Ленин, понятно, не знал, что их общим знакомым Георгий Валентинович рассказывал в Женеве:

— Я взял назад только форму, а не смысл своих поправок.

Не знал Владимир Ильич и того, что на столе Аксельрода лежало неотправленное письмо о выходе из редакции «Зари», в котором тот ссылался на свое «болезненное состояние» и «дальность» от Лондона. Не знал Ленин и того, что Засулич считала: «Лучше отделить редактирование «Зари» от «Искры», предоставив первую Жоржу и Павлу, чем идти на разрыв».

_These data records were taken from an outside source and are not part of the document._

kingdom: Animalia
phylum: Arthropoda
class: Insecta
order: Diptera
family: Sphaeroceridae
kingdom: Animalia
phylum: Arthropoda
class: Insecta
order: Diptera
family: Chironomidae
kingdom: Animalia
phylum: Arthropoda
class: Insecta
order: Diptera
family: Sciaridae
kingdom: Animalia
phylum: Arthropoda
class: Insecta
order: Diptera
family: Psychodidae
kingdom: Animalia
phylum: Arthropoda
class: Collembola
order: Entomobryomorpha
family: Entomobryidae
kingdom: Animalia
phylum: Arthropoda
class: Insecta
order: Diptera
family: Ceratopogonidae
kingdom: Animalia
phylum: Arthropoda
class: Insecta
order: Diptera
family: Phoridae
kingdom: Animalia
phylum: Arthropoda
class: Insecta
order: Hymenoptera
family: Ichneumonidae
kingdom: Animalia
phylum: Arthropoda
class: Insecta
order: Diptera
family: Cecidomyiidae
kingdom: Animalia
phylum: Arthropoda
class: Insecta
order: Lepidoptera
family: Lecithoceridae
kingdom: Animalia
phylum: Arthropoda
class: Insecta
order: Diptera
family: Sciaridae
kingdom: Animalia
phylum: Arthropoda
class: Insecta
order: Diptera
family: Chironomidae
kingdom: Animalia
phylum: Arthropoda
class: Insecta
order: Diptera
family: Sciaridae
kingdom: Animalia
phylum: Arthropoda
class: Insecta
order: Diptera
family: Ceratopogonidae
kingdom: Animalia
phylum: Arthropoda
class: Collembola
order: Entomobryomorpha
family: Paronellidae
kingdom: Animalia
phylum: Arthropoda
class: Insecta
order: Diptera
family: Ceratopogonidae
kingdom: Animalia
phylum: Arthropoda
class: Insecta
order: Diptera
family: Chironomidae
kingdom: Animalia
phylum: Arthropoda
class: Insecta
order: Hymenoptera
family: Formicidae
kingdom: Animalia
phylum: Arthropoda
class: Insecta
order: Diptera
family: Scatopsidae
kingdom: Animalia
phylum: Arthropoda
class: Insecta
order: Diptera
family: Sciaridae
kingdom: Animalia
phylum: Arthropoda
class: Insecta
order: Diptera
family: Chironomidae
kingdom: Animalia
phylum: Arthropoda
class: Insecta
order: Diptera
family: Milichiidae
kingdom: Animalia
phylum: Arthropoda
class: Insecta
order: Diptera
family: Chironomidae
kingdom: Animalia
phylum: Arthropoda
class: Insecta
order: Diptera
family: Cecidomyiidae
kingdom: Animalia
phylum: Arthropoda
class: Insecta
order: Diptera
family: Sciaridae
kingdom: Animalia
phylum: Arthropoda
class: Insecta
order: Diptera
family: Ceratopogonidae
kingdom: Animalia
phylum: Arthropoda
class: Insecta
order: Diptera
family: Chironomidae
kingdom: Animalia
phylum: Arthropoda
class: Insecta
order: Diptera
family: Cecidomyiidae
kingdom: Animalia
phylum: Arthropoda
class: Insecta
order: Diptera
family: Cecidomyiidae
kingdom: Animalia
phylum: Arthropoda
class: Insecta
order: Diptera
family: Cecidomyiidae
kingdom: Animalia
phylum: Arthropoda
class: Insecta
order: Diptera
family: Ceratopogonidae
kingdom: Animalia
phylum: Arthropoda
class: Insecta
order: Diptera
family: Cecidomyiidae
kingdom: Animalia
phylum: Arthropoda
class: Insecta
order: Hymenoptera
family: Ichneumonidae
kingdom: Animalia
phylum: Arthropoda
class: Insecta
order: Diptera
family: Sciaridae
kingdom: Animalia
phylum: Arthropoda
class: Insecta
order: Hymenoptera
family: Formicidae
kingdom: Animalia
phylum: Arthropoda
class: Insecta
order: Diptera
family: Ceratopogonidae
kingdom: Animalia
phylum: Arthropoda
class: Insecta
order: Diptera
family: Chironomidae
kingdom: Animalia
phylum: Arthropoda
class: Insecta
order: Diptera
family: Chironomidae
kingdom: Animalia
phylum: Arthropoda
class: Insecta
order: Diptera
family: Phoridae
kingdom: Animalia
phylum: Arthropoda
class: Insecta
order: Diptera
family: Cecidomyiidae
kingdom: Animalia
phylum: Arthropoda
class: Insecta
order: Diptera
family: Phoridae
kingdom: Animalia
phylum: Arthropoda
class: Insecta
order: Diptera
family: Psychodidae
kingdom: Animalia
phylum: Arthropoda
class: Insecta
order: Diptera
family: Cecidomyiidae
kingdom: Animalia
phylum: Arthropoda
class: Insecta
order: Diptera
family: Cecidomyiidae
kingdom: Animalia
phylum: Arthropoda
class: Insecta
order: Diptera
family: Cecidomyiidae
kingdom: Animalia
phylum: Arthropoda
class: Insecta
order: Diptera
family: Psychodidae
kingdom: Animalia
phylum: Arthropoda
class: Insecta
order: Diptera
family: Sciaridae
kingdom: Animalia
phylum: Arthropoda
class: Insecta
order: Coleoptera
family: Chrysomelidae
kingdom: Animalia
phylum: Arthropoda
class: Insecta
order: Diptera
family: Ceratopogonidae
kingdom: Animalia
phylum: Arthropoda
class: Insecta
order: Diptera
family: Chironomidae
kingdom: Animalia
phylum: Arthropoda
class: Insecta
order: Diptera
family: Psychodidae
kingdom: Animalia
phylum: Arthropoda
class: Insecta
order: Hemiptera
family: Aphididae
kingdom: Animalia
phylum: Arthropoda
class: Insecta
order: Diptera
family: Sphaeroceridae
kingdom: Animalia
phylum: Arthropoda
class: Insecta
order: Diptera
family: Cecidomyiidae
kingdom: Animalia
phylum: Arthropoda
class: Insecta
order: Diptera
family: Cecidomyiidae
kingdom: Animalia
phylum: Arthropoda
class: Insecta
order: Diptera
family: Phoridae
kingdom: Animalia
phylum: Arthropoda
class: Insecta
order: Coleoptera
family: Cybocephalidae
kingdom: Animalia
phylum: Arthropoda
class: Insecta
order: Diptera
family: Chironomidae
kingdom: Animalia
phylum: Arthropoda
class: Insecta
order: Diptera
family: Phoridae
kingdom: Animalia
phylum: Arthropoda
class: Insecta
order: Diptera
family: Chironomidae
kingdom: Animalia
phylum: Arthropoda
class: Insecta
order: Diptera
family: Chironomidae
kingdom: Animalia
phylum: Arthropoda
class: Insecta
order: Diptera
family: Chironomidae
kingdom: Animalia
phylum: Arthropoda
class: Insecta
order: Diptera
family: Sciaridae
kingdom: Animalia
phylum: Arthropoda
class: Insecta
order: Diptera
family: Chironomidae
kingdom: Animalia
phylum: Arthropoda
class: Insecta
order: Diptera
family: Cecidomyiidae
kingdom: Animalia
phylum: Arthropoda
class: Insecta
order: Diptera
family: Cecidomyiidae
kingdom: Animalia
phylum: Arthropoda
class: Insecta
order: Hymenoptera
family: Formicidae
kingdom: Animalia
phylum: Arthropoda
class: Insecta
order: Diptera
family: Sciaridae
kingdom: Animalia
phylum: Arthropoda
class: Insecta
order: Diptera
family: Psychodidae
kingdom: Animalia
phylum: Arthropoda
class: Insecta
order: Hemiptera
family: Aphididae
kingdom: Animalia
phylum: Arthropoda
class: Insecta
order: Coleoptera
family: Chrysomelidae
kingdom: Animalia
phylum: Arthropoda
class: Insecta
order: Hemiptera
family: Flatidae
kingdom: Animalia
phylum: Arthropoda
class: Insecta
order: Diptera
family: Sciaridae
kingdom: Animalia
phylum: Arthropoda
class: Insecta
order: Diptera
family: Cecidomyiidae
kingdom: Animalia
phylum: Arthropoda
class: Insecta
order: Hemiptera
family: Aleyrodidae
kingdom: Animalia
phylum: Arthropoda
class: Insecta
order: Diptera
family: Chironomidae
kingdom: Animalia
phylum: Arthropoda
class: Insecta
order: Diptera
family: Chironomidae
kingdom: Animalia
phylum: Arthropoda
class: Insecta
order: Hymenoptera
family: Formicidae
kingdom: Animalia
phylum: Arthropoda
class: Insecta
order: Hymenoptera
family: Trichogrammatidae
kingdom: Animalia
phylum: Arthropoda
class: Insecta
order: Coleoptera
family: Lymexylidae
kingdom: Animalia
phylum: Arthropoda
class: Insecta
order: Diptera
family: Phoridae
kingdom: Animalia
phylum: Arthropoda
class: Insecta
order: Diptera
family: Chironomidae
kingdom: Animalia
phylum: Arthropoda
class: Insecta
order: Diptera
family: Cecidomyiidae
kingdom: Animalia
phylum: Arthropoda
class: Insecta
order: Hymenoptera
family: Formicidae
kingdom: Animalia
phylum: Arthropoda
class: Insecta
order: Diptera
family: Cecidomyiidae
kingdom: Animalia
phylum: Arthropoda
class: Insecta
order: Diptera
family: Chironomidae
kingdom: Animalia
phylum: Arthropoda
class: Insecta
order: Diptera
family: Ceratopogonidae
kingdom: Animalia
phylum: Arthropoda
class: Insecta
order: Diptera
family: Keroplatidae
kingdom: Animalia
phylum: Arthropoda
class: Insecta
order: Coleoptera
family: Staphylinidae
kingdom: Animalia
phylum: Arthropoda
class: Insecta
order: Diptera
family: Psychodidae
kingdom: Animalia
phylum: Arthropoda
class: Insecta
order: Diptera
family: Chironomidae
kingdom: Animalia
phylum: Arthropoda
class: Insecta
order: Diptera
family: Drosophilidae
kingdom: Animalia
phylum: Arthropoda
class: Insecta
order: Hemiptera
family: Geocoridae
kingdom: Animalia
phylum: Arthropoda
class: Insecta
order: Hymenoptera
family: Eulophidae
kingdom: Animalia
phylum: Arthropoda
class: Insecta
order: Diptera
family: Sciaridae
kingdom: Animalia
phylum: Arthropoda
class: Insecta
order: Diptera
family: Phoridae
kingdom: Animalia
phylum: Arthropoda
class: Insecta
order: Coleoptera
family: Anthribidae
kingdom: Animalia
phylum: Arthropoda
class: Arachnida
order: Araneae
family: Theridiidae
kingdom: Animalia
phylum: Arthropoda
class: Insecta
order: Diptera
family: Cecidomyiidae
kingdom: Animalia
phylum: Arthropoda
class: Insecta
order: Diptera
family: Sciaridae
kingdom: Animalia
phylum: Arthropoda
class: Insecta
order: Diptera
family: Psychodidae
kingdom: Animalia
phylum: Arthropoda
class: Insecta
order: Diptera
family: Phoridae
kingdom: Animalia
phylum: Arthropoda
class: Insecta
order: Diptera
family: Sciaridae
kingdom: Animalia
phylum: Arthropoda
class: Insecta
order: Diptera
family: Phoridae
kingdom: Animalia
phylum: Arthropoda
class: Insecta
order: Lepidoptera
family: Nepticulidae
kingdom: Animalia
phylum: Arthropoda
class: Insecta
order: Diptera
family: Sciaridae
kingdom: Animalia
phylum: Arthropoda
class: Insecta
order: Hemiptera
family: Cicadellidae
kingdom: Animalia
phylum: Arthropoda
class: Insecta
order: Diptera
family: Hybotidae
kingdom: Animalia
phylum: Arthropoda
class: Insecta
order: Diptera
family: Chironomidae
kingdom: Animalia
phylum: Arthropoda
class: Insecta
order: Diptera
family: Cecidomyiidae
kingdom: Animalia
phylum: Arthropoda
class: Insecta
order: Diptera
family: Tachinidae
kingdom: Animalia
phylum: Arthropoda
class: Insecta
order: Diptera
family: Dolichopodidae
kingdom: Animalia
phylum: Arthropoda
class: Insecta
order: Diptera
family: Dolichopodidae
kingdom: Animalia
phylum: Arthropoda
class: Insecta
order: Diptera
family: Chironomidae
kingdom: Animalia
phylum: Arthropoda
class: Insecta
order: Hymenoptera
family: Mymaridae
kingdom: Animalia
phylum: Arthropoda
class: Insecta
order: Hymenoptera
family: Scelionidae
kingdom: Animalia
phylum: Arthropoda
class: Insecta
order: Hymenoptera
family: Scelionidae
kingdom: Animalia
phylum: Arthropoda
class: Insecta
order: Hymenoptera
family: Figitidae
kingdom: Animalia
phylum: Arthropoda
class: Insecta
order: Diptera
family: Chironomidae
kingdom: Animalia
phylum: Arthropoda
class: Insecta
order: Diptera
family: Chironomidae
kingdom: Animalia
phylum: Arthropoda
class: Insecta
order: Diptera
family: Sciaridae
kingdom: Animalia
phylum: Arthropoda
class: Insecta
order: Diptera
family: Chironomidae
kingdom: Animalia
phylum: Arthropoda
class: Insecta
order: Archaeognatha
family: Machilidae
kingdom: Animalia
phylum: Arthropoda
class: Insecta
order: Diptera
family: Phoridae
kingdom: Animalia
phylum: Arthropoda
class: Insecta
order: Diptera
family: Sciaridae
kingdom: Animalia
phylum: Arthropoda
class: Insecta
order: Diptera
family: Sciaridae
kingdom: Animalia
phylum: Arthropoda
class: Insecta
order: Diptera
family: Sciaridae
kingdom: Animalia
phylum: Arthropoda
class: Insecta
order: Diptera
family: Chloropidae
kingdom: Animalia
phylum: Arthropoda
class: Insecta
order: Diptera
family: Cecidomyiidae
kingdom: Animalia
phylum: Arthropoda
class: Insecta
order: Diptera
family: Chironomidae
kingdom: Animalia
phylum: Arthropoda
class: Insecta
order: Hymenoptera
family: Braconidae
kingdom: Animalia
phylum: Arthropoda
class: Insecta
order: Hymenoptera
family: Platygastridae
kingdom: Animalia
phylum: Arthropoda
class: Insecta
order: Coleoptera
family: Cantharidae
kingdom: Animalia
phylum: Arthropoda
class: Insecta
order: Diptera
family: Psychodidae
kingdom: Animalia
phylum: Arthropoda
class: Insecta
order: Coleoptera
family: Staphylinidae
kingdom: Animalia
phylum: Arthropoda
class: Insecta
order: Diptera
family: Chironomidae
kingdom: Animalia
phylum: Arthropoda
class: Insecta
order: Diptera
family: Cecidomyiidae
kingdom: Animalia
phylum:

Владимир Ильич не хотел разрыва и, обрадовавшись примирению, ответил Плеханову:

«Дорогой Г. В.! Большой камень свалился у меня с плеч, когда я получил Ваше письмо, положившее конец мыслям о «междуусобии». Чем неизбежнее казалось нам это последнее, тем тяжелее были такие мысли, ибо партийные последствия были бы самые печальные… Я готов, конечно, теперь и еще раз обсудить с Вами желательные изменения в моей статье и для этого пошлю Вам корректуру».

И тут же перешел к содержанию ближайшего номера «Искры».

Теперь, когда деловые отношения в редакции восстанавливаются, можно и отдых себе позволить, хотя бы самый короткий. Главное — повидаться с матерью и старшей сестрой.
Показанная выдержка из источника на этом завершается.